## [Questions to answer]
(a) According to the passage on roseate tern nesting, how much plant cover does the optimum nesting habitat appear to have?
(b) Write a continuation of the passage on roseate tern nesting, beginning right after its final sentence.

## [Reading text]
#####

Roseate terns will utilize a variety of nesting habitats. Traditional nests are initially just a scrape in the ground, and additional nesting materials accumulate during incubation (Gochfield et el 1998). Roseate terns will also nest among wrack and debris washed up along the shore as well as in salt marshes (Gochfeld & Burger 1987, Spendelow et el 2001). Roseate terns have been shown to successfully use materials such as baskets, buckets, cans, boxes, tires, rubble and driftwood for nesting, and nests built in these habitats provide more protection for the young than nests out in the open (Gochfeld & Burger 1987). Well protected nests, such as those under boards, by logs, or in burrows, had the highest reproductive success rates when compared with other nesting habitats (Spendelow 1982). When nesting in tires, roseate tern chicks will hide near the nest site until fledging, but when not nesting in tires, chicks will usually leave the immediate nesting area within one week of hatching, leaving the chicks more vulnerable to predation and aggressive behavior from other terns (Spendelow 1991). Early nesters seem to prefer tires to other nesting sites, and the pairs nesting in tires have higher productivity rates than those nesting elsewhere (Spendelow 1991). Natural materials such as large rocks can also be used to create hidden and protected nesting sites (Spendelow 1982). The optimum nesting habitat for roseate terns appears to be comprised of approximately 30 to 60 percent cover with grass or other plants that are approximately 30 to 50 centimeters tall (Gochfeld & Burger 1987).
If first time breeders fail, they are more likely to move to another colony site for future nesting attempts. Older, more established pairs may be more tolerant to reproductive failure, but will eventually move on to another site as well (Spendelow 2002). There is little evidence of roseate terns laying a second time if their first brood fails (Gochfield et el 1998). Because the parents invest such a significant amount of time on the first clutch laid, there is rarely time for a second nesting attempt within the same breeding season (failed clutches were usually incubated for 35 to 45 days before the nests were abandoned by the parents) (Burger et el 1996).

#####

## [Given entries]
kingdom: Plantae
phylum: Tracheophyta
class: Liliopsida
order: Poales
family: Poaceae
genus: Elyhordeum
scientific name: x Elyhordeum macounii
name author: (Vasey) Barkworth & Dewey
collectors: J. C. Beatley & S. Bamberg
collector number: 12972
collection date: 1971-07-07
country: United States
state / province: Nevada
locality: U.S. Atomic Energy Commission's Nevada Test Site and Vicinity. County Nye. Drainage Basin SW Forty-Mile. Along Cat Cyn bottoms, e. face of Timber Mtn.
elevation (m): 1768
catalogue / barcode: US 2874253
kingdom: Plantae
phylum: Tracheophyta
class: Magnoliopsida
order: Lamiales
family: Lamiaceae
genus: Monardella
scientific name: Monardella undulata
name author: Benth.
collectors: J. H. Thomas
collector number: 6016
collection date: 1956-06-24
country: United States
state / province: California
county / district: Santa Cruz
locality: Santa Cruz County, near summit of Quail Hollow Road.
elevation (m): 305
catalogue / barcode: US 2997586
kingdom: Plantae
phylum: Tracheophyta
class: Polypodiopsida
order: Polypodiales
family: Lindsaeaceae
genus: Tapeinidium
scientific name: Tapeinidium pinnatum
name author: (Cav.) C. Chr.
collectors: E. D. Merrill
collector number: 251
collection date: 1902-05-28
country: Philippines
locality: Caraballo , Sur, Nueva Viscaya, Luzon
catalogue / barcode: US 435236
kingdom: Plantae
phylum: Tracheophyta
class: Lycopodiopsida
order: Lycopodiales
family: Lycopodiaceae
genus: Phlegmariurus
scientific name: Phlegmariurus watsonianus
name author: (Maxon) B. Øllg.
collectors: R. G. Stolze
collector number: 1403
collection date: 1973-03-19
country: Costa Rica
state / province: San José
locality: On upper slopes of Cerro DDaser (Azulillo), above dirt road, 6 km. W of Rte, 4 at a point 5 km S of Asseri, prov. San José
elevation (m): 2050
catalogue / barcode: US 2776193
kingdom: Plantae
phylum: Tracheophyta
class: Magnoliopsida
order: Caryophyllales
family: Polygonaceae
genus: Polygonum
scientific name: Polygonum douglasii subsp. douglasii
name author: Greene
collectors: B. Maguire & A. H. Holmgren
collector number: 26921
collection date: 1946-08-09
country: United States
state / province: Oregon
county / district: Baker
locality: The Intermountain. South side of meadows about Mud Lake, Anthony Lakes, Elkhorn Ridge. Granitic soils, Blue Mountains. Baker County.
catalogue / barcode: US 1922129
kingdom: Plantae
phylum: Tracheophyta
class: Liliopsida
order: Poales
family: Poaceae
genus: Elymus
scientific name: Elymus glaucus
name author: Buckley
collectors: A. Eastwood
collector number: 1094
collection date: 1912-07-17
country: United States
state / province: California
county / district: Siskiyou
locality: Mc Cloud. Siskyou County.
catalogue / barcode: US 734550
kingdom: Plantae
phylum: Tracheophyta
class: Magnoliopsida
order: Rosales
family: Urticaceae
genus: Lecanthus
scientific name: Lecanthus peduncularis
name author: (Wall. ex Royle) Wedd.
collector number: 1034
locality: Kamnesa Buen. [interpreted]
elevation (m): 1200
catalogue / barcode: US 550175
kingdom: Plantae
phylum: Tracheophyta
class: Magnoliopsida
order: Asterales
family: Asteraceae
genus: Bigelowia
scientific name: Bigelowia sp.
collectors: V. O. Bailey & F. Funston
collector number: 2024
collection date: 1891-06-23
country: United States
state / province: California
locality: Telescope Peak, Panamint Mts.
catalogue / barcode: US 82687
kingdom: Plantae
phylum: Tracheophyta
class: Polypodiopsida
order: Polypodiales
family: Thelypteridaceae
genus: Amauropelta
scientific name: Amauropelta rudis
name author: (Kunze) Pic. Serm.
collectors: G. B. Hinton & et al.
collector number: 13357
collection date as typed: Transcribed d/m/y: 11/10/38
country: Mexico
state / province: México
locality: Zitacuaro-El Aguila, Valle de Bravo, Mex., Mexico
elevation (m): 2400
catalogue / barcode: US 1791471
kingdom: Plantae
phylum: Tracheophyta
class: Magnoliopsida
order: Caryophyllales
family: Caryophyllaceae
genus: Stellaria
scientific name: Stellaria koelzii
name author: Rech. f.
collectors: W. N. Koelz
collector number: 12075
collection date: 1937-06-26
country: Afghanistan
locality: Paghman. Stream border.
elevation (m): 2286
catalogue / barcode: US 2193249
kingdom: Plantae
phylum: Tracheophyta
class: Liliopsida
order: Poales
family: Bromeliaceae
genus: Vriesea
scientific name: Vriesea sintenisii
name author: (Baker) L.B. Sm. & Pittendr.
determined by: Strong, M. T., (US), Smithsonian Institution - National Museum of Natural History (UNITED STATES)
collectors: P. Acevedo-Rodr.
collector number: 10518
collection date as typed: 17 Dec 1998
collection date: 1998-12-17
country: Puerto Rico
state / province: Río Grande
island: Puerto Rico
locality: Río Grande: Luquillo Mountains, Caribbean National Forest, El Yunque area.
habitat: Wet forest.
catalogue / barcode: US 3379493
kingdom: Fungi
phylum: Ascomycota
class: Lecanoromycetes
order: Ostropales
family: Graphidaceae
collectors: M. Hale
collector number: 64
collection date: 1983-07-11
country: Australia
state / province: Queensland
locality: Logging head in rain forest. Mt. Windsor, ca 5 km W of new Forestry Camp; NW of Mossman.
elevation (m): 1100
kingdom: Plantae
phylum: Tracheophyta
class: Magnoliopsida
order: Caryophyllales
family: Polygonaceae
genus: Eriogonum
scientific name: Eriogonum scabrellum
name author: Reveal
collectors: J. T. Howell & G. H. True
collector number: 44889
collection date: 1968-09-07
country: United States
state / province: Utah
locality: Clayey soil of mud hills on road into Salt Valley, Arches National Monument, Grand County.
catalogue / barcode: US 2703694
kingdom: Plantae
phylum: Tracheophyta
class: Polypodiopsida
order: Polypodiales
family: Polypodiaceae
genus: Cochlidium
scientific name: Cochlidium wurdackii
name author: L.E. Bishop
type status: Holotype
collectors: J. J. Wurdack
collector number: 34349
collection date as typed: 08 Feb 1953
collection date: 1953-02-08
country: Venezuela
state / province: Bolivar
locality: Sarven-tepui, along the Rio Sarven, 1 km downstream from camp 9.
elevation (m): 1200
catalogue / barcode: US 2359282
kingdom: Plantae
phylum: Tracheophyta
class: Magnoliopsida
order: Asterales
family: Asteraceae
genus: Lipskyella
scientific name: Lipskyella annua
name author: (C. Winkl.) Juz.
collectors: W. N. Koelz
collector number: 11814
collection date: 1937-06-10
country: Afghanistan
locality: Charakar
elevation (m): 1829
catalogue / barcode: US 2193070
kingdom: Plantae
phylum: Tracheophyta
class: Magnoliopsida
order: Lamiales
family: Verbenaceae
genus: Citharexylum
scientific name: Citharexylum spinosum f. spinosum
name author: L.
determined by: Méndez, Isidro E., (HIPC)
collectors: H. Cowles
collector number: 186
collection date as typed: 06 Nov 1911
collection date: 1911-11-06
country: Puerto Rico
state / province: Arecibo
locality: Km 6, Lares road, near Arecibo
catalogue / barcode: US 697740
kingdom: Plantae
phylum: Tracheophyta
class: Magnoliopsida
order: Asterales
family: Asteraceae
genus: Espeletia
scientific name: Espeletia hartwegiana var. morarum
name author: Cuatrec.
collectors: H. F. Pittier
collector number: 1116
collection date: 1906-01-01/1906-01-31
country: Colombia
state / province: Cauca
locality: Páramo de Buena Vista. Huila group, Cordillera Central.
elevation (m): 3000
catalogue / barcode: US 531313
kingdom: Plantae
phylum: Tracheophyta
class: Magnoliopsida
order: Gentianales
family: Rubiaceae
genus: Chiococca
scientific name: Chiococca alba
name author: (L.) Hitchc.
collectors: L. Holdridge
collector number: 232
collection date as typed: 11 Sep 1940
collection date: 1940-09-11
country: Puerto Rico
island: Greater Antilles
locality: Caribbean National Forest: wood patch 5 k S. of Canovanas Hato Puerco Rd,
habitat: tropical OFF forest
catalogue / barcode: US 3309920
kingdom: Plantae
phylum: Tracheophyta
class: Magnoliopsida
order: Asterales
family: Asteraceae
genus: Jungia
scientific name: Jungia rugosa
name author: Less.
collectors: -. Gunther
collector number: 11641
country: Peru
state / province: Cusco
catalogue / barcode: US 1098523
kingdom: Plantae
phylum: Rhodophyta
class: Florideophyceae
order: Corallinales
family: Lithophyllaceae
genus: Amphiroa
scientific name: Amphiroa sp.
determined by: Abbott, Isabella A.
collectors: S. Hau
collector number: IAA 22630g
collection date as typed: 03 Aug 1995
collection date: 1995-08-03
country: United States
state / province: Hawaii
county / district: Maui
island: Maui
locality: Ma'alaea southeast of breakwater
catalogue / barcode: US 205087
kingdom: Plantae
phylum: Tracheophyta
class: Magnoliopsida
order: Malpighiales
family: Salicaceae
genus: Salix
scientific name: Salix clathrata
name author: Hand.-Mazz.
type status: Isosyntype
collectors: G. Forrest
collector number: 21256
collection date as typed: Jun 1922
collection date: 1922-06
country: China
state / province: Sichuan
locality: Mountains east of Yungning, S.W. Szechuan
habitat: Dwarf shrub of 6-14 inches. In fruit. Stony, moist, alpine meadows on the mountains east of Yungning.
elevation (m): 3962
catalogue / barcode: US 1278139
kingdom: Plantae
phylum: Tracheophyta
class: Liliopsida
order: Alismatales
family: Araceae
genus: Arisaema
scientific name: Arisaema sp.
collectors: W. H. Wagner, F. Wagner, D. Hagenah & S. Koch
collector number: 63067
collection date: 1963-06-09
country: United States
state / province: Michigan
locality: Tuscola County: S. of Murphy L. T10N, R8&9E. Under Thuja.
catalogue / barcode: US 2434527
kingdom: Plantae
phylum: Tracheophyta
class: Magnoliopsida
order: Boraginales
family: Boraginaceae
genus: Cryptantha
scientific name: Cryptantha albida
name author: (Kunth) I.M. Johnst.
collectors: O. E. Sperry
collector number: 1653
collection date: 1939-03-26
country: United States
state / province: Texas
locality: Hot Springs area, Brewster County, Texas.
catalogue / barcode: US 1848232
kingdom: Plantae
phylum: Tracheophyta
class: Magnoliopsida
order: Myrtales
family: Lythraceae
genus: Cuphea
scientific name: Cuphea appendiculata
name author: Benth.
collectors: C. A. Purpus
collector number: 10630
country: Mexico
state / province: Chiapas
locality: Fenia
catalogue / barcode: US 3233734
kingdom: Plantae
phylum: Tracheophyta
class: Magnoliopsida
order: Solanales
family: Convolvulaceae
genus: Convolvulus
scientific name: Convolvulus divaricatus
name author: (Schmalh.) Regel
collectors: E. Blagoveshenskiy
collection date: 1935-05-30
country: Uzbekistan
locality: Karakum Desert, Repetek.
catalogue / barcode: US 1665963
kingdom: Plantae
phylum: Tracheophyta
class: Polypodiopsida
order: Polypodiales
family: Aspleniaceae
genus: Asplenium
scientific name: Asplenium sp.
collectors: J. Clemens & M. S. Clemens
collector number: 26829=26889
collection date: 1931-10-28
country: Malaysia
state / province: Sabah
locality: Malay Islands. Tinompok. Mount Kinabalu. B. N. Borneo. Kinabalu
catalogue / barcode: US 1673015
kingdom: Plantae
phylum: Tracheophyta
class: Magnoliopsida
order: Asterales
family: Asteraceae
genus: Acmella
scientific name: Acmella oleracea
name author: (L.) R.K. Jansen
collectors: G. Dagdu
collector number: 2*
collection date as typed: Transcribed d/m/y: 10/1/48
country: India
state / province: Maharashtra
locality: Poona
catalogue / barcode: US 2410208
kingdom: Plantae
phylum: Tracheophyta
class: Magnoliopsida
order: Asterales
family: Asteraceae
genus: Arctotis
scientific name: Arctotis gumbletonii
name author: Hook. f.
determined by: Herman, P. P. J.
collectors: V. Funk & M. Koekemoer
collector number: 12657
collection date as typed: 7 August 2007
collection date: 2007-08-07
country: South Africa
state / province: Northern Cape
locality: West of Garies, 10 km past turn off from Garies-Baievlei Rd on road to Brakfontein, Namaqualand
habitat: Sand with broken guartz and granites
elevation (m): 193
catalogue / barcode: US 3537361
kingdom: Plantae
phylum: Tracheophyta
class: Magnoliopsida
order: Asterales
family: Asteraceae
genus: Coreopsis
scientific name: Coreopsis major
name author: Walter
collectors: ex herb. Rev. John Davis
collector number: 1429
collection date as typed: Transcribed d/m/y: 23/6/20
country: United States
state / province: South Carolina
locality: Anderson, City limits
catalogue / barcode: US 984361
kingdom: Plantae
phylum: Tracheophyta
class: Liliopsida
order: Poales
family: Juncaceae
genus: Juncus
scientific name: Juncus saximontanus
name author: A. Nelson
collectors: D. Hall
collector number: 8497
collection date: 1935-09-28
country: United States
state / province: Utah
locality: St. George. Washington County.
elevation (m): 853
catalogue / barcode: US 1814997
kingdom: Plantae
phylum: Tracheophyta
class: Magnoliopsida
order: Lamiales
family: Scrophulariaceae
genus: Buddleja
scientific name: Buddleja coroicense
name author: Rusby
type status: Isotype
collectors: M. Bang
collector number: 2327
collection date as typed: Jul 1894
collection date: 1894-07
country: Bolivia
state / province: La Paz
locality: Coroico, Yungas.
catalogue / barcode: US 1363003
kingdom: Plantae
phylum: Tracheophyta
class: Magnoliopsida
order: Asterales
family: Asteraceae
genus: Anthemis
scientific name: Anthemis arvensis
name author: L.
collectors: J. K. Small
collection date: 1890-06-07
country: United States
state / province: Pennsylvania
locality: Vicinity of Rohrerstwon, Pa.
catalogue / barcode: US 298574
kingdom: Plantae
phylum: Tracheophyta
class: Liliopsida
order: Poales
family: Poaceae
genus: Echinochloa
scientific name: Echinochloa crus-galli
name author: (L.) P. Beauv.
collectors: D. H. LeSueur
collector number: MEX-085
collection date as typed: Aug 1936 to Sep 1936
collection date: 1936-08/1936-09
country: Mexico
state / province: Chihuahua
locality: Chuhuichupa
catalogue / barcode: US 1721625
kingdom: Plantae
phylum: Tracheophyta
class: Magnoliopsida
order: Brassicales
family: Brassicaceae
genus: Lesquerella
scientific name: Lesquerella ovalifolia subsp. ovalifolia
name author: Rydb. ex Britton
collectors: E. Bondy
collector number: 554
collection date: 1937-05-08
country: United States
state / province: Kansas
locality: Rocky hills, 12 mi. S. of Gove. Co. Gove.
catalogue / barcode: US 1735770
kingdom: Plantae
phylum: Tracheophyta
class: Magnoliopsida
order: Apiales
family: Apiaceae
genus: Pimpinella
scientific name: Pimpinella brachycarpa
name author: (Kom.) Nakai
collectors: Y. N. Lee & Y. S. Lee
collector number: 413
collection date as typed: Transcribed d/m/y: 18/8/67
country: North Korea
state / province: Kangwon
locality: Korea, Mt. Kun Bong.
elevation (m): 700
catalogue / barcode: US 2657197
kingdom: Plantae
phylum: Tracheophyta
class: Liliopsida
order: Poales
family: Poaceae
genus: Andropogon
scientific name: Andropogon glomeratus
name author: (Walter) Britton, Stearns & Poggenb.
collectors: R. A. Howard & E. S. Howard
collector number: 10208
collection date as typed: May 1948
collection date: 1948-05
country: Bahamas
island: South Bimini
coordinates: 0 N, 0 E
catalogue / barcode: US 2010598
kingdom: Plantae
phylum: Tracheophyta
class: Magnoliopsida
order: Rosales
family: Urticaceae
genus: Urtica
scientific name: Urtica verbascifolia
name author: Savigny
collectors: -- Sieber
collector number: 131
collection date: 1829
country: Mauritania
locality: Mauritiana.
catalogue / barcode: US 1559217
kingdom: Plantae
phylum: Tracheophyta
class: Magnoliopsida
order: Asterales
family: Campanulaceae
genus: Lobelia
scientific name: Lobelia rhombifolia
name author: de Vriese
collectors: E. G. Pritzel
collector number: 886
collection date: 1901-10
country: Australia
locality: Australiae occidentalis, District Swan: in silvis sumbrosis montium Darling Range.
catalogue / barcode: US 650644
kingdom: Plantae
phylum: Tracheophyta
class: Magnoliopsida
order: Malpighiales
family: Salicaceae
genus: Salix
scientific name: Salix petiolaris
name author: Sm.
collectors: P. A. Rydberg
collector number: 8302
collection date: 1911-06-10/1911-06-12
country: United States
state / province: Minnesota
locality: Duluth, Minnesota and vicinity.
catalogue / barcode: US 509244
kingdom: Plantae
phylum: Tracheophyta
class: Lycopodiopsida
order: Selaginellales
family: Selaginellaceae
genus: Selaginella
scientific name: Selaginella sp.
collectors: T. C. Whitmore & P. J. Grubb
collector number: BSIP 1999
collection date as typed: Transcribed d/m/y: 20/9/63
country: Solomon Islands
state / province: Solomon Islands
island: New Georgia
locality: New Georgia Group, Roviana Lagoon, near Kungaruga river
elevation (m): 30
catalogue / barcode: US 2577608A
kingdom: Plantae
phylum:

#####

## [Answer list]
(a) Approximately 30 to 60 percent cover.

(b)
Roseate terns are usually monogamous with both parents caring for the young (Gochfield et el 1998). If one of the parents caring for a fledgling dies, the fledgling usually dies as well (Spendelow2 et el 2005).
Nesting Among Common Terns
Roseate terns nest exclusively in discrete subgroups among common terns (Burger et el 1996, Nisbet et el 1992). This behavior has both positive and negative conservation implications. When creating breeding habitat for roseate terns, it is imperative that biologists also keep in mind the nesting and breeding needs of common terns, as the roseates will not establish a new breeding colony without it first being occupied by common terns (Leahy & Camp2006). Common terns benefit the less aggressive roseate terns by warding off seagulls, one of the main predators of tern chicks (Nisbet 1992, Leahy & Camp 2006). However, the aggressive behavior of common terns can also prove harmful to roseates because they must compete with commons for nesting space, food, and other resources (Spendelow et el 1982). Also, both roseate and common terns are known to engage physically with chicks that enter their nesting territory, which sometimes results in chick death (Schew et el 1989).
There are few public records of hybridization between roseate and common terns (Zingo et el 1994). It is believed that the principal barrier to hybridization between the two species stems from sexual displays and behaviors, as well as differences in nesting habitat (Zingo et el 1994).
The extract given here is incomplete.